Cada año peregrinamos a Lourdes con la Hospitalidad diocesana. Los misterios de la Inmaculada y de la Asunta se funden en Lourdes y se nos hacen mucho más radiantes y comprensibles. María Purísima fue preservada del pecado porque debía concebir al Hijo de Dios por obra del Espíritu Santo, y es ese Hijo, siempre tan unido a Ella, que la vino a buscar en cuanto se durmió con el sueño de la muerte, para tenerla con Él, y hacerla instrumento de sus dones para con los discípulos, que Él le dio como hijos.
En la gruta de Lourdes, el 11 de febrero de 1858, María Inmaculada y Asunta al cielo bajaba humilde y luminosa a la tierra para llamar a una adolescente joven y pobre, Bernardita Soubirous, y revelarle en su propia lengua, la que se habla en nuestro querido Valle de Aran, «que soy era Immaculada Concepciou», subrayando lo que la Iglesia, por el ministerio infalible del beato Pío IX, había declarado el 8 de diciembre de 1854: que es “revelada por Dios la doctrina que sostiene que, por gracia especial y privilegio de Dios omnipotente y en previsión de los méritos de Jesucristo, Salvador del género humano, la beatísima Virgen María fue preservada inmune de toda mancha de pecado original desde el primer instante de su concepción” (DS 2803). Y le animaba a que rezara el Rosario con Ella, despertara a unos curas y a un pueblo cristiano demasiado dormidos en su fe, y pasara su vida de enferma, haciendo el bien y compartiendo el misterio de la Cruz de Cristo. Se abría así una fuente de agua purificadora, que llevaba hacia la conversión del corazón, y se nos urgía con dulzura hacia el servicio y el amor a todos, especialmente a quienes sufren en su cuerpo y en su espíritu. Aquel mensaje permanece vivo y sigue atrayendo a multitudes de peregrinos de todo el mundo. Lourdes sigue haciendo bien a todo aquel que se acerca con fe y devoción, porque nos anima a la conversión. Éste es el gran milagro que siempre se acaba dando en Lourdes: verlo todo bajo una luz nueva y con confianza. María es la Asunta, está viva e indica siempre a Jesucristo, Camino, Verdad y Vida. Ella nos da fuerzas para sufrir con amor sacrificado y con sentido redentor.
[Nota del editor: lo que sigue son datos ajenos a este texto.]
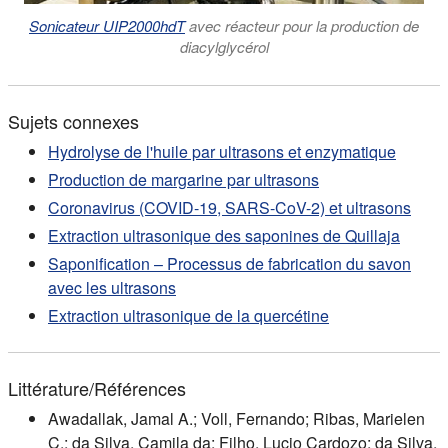
Sonicateur UIP2000hdT
avec réacteur pour la production de
diacylglycérol
Sujets connexes
Hydrolyse de l'huile par ultrasons et enzymatique
Production de margarine par ultrasons
Coronavirus (COVID-19, SARS-CoV-2) et ultrasons
Extraction ultrasonique des saponines de Quillaja
Saponification – Processus de fabrication du savon
avec les ultrasons
Extraction ultrasonique de la quercétine
Littérature/Références
Awadallak, Jamal A.; Voll, Fernando; Ribas, Marielen
C.; da Silva, Camila da; Filho, Lucio Cardozo; da Silva,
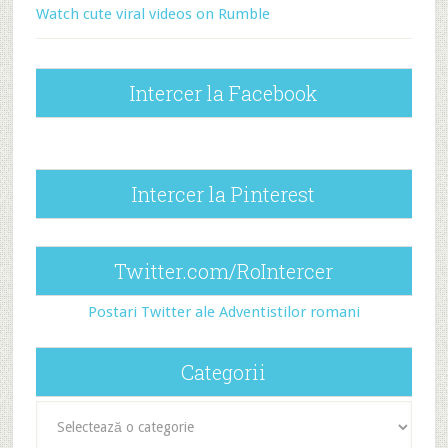
Watch cute viral videos on Rumble
Intercer la Facebook
Intercer la Pinterest
Twitter.com/RoIntercer
Postari Twitter ale Adventistilor romani
Categorii
Categorii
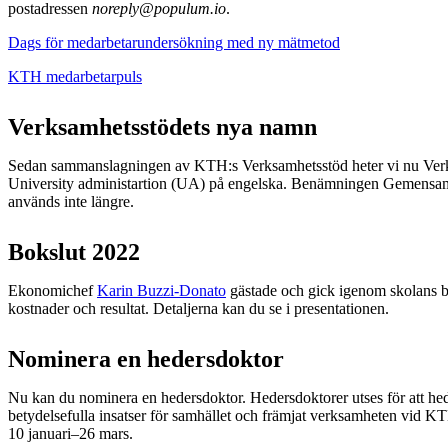
postadressen
noreply@populum.io
.
Dags för medarbetarundersökning med ny mätmetod
KTH medarbetarpuls
Verksamhetsstödets nya namn
Sedan sammanslagningen av KTH:s Verksamhetsstöd heter vi nu Ver
University administartion (UA) på engelska. Benämningen Gemensa
används inte längre.
Bokslut 2022
Ekonomichef
Karin Buzzi-Donato
gästade och gick igenom skolans bo
kostnader och resultat. Detaljerna kan du se i presentationen.
Nominera en hedersdoktor
Nu kan du nominera en hedersdoktor. Hedersdoktorer utses för att hed
betydelsefulla insatser för samhället och främjat verksamheten vid 
10 januari–26 mars.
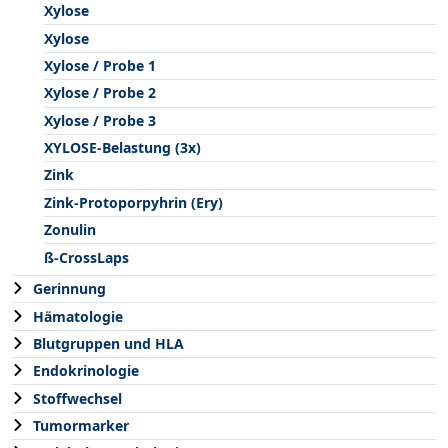
Xylose
Xylose
Xylose / Probe 1
Xylose / Probe 2
Xylose / Probe 3
XYLOSE-Belastung (3x)
Zink
Zink-Protoporpyhrin (Ery)
Zonulin
ß-CrossLaps
Gerinnung
Hämatologie
Blutgruppen und HLA
Endokrinologie
Stoffwechsel
Tumormarker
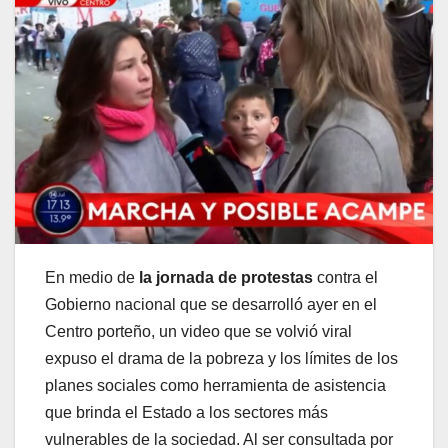
En medio de
la jornada de protestas
contra el
Gobierno nacional que se desarrolló ayer en el
Centro porteño, un video que se volvió viral
expuso el drama de la pobreza y los límites de los
planes sociales como herramienta de asistencia
que brinda el Estado a los sectores más
vulnerables de la sociedad. Al ser consultada por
Santa María, «la llena de la gracia del Señor», es ya Asunta con su Hijo, comunica luz y gracia a los enfermos de cuerpo y de alma, cura y reanima. En Lourdes los enfermos y los pequeños según el Evangelio nos evangelizan, y todo el esfuerzo y la entrega de quienes preparan las peregrinaciones y de los que acuden como voluntarios, son parábola viva del Evangelio del amor.